Prior to learning this term, I would never have called myself privileged, as I have had to work hard to get to where I am, and I’ve never had anything handed to me on a plate. However, white privilege is very different to the privilege that you might assume of entitled vs poor.
White privilege means I can go into a shop without the shop keeper being suspicious. I can work hard at school and get the recognition I deserve. I can open a bank account without being asked where I am originally from, despite being born in Britain. I can be employed in jobs I am barely qualified for, through charm, connections and “winging it”. I can be put on the front page of vogue without causing debate online. I can assume that people won’t just try to touch my hair when I’m talking to them. I can talk about my family history without fear of prejudice. I can get into top level managerial roles without fearing I am there for tokenism.
All of the above, and thousands more situations do not apply for black people. When you understand the scale and immensity of white privilege in comparison to the sheer struggle it takes for black people to be able to do a handful of the above, it feels uncomfortable. The things I take for granted every single day have been a case of blood, sweat and tears for black people. THIS is why the campaigns are so important, so that the inbuilt societal racism that makes white privilege so poignant can be eradicated.
Most managerial figures, CEO’s, Vice Chancellors of universities, landlords, media personalities, actors and politicians are white or white passing. The proportion of black people in these roles is minuscule, and that is not due to lack of ability. The skills and merits of white person can be absolutely equal to that of a black applicant; however the white person is often most likely to get the role. This isn’t always due to overt racism, but sometimes can be.
The proportion of black people in these roles face abuse and discrimination like no other.

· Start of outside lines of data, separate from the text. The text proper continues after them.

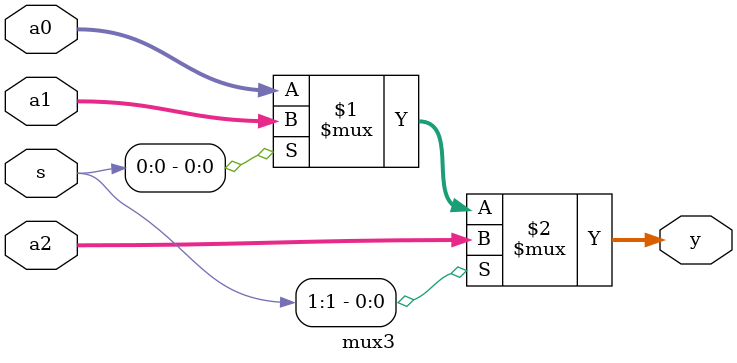
<source format=sv>
module mux3 #(parameter w = 8)
				(input logic [w-1:0] a0,a1,a2,
				input logic [1:0] s,
				output logic [w-1:0] y);
				
	assign y = s[1] ? a2: (s[0] ? a1 : a0);			
	
endmodule
</source>
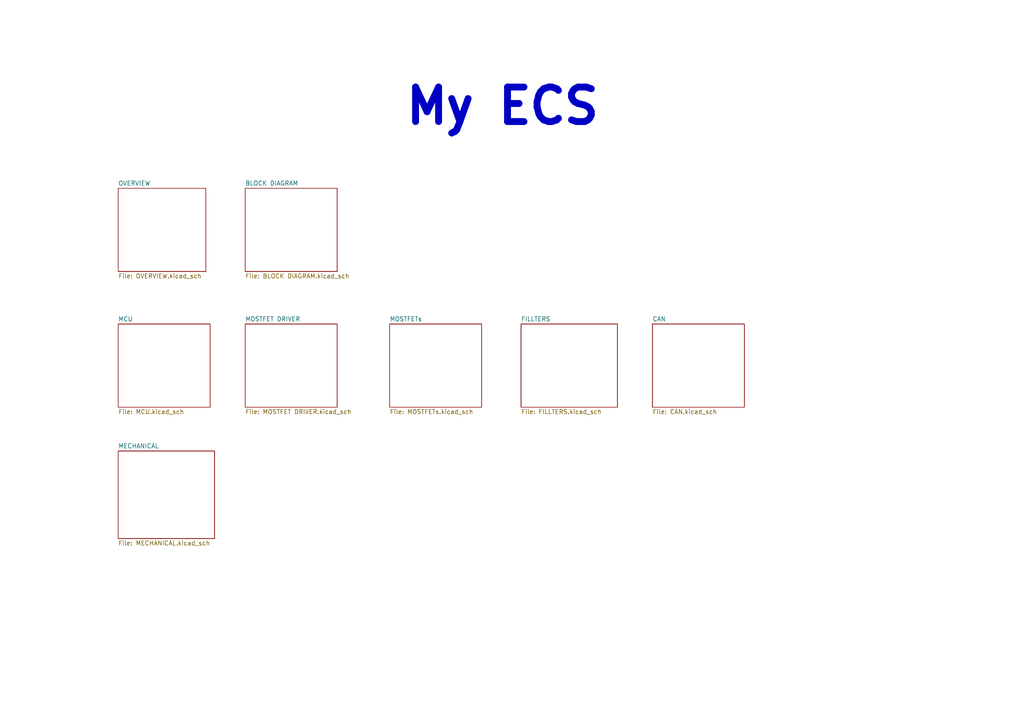
<source format=kicad_sch>
(kicad_sch (version 20230121) (generator eeschema)

  (uuid e63e39d7-6ac0-4ffd-8aa3-1841a4541b55)

  (paper "A4")

  (title_block
    (title "My ECS")
    (date "2024-09-24")
    (company "My Company")
    (comment 1 "0368452791")
    (comment 2 "trithuc2001stvn@gmail.com")
    (comment 3 "Nguyen Tri Thuc")
  )

  


  (text "My ECS" (at 116.84 36.83 0)
    (effects (font (size 10 10) (thickness 2) bold) (justify left bottom))
    (uuid 685fb2b1-f2fb-47e1-928d-28afd895d8d0)
  )

  (sheet (at 113.03 93.98) (size 26.67 24.13) (fields_autoplaced)
    (stroke (width 0.1524) (type solid))
    (fill (color 0 0 0 0.0000))
    (uuid 09b0a4ba-170c-409a-8b13-f44b5069ffd9)
    (property "Sheetname" "MOSTFETs" (at 113.03 93.2684 0)
      (effects (font (size 1.27 1.27)) (justify left bottom))
    )
    (property "Sheetfile" "MOSTFETs.kicad_sch" (at 113.03 118.6946 0)
      (effects (font (size 1.27 1.27)) (justify left top))
    )
    (instances
      (project "ECS"
        (path "/e63e39d7-6ac0-4ffd-8aa3-1841a4541b55" (page "4"))
      )
    )
  )

  (sheet (at 34.29 93.98) (size 26.67 24.13) (fields_autoplaced)
    (stroke (width 0.1524) (type solid))
    (fill (color 0 0 0 0.0000))
    (uuid 0e67a207-caa2-44d5-8cec-b2178f009717)
    (property "Sheetname" "MCU" (at 34.29 93.2684 0)
      (effects (font (size 1.27 1.27)) (justify left bottom))
    )
    (property "Sheetfile" "MCU.kicad_sch" (at 34.29 118.6946 0)
      (effects (font (size 1.27 1.27)) (justify left top))
    )
    (property "Field2" "" (at 34.29 93.98 0)
      (effects (font (size 1.27 1.27)) hide)
    )
    (instances
      (project "ECS"
        (path "/e63e39d7-6ac0-4ffd-8aa3-1841a4541b55" (page "4"))
      )
    )
  )

  (sheet (at 71.12 93.98) (size 26.67 24.13) (fields_autoplaced)
    (stroke (width 0.1524) (type solid))
    (fill (color 0 0 0 0.0000))
    (uuid 24e529db-5fe7-41ed-8ca4-5464f7910804)
    (property "Sheetname" "MOSTFET DRIVER" (at 71.12 93.2684 0)
      (effects (font (size 1.27 1.27)) (justify left bottom))
    )
    (property "Sheetfile" "MOSTFET DRIVER.kicad_sch" (at 71.12 118.6946 0)
      (effects (font (size 1.27 1.27)) (justify left top))
    )
    (property "Field2" "" (at 71.12 93.98 0)
      (effects (font (size 1.27 1.27)) hide)
    )
    (instances
      (project "ECS"
        (path "/e63e39d7-6ac0-4ffd-8aa3-1841a4541b55" (page "3"))
      )
    )
  )

  (sheet (at 71.12 54.61) (size 26.67 24.13) (fields_autoplaced)
    (stroke (width 0.1524) (type solid))
    (fill (color 0 0 0 0.0000))
    (uuid 43c9a637-91b1-49a7-b290-71bac1e07805)
    (property "Sheetname" "BLOCK DIAGRAM" (at 71.12 53.8984 0)
      (effects (font (size 1.27 1.27)) (justify left bottom))
    )
    (property "Sheetfile" "BLOCK DIAGRAM.kicad_sch" (at 71.12 79.3246 0)
      (effects (font (size 1.27 1.27)) (justify left top))
    )
    (instances
      (project "ECS"
        (path "/e63e39d7-6ac0-4ffd-8aa3-1841a4541b55" (page "2"))
      )
    )
  )

  (sheet (at 34.29 54.61) (size 25.4 24.13) (fields_autoplaced)
    (stroke (width 0.1524) (type solid))
    (fill (color 0 0 0 0.0000))
    (uuid 5e1f2bdc-3db8-40b4-b6e5-f9ae47336e73)
    (property "Sheetname" "OVERVIEW" (at 34.29 53.8984 0)
      (effects (font (size 1.27 1.27)) (justify left bottom))
    )
    (property "Sheetfile" "OVERVIEW.kicad_sch" (at 34.29 79.3246 0)
      (effects (font (size 1.27 1.27)) (justify left top))
    )
    (instances
      (project "ECS"
        (path "/e63e39d7-6ac0-4ffd-8aa3-1841a4541b55" (page "5"))
      )
    )
  )

  (sheet (at 34.29 130.81) (size 27.94 25.4) (fields_autoplaced)
    (stroke (width 0.1524) (type solid))
    (fill (color 0 0 0 0.0000))
    (uuid 65271be1-1c51-4531-bd84-59a1a6a93681)
    (property "Sheetname" "MECHANICAL" (at 34.29 130.0984 0)
      (effects (font (size 1.27 1.27)) (justify left bottom))
    )
    (property "Sheetfile" "MECHANICAL.kicad_sch" (at 34.29 156.7946 0)
      (effects (font (size 1.27 1.27)) (justify left top))
    )
    (instances
      (project "ECS"
        (path "/e63e39d7-6ac0-4ffd-8aa3-1841a4541b55" (page "9"))
      )
    )
  )

  (sheet (at 189.23 93.98) (size 26.67 24.13) (fields_autoplaced)
    (stroke (width 0.1524) (type solid))
    (fill (color 0 0 0 0.0000))
    (uuid ceee1826-91e6-441d-a317-f9faa0e450d7)
    (property "Sheetname" "CAN" (at 189.23 93.2684 0)
      (effects (font (size 1.27 1.27)) (justify left bottom))
    )
    (property "Sheetfile" "CAN.kicad_sch" (at 189.23 118.6946 0)
      (effects (font (size 1.27 1.27)) (justify left top))
    )
    (instances
      (project "ECS"
        (path "/e63e39d7-6ac0-4ffd-8aa3-1841a4541b55" (page "8"))
      )
    )
  )

  (sheet (at 151.13 93.98) (size 27.94 24.13) (fields_autoplaced)
    (stroke (width 0.1524) (type solid))
    (fill (color 0 0 0 0.0000))
    (uuid e1b6780f-8af7-4e59-883f-eea9f1d322b8)
    (property "Sheetname" "FILLTERS" (at 151.13 93.2684 0)
      (effects (font (size 1.27 1.27)) (justify left bottom))
    )
    (property "Sheetfile" "FILLTERS.kicad_sch" (at 151.13 118.6946 0)
      (effects (font (size 1.27 1.27)) (justify left top))
    )
    (instances
      (project "ECS"
        (path "/e63e39d7-6ac0-4ffd-8aa3-1841a4541b55" (page "7"))
      )
    )
  )

  (sheet_instances
    (path "/" (page "1"))
  )
)

</source>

It only takes one look at the bullying Diane Abbot faces vs her fellow white peers who are clearly only sitting in government because their connections and heritage got them there.

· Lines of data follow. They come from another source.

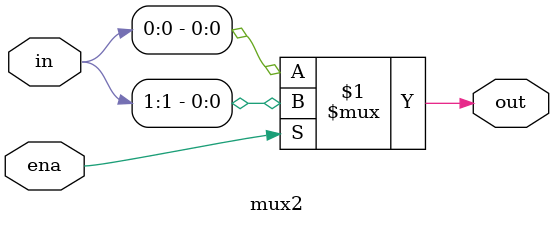
<source format=sv>
module mux2(ena, in, out);
    input wire ena;
    input wire [1:0]in;

    output wire out;

    assign out = ena ? in[1]:in[0];
endmodule
</source>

Tokenism and box ticking in a way to aid diversity can also be a concern for many black people, as hiring someone on terms of fitting a company’s diversity margins discredits from the amount of work and effort the individual may have put into their work.
The constant need to learn
As mentioned above, it’s important not to get your education from the grassroots level. This does not mean relying on black people to host TED talks, write books or share their story in a fluffy podcast. It means doing the research yourself. Finding what is available and being grateful that black people have made the choice to produce this work for you to read, but not depending on it. It’s important to hear the stories from the people effected, but it is not their job to share their stories. Black people are not obliged to shout from the rooftops that their family has been at the brunt of racism for decades.
I am still very much in the infancy of learning. This is something that can’t be done by flicking through a few books and reading a tweet. I still will get things wrong, I still need to develop my understanding and continue to make better choices in my life to support the BLM movement. Getting things wrong and learning from it is more important than getting things wrong and sticking with your views. An open mind and a willingness to get uncomfortable with your own perceptions is the most crucial thing.
So when the BLM protests take place, consider the fact that this is something to learn from- rather than ridicule.
If you’re white or white passing, use your voice actively.
I didn’t want to write about the BLM movement, because I didn’t think it was right for a white person to write about it. But then I remembered that I have a voice, and if one person reads this and decides to change their views and educates themselves, then that is a good thing. It’s not up to black people to do the changing – it’s up to white people. We are the ones causing or involved in the problems, and we are the ones who need to change.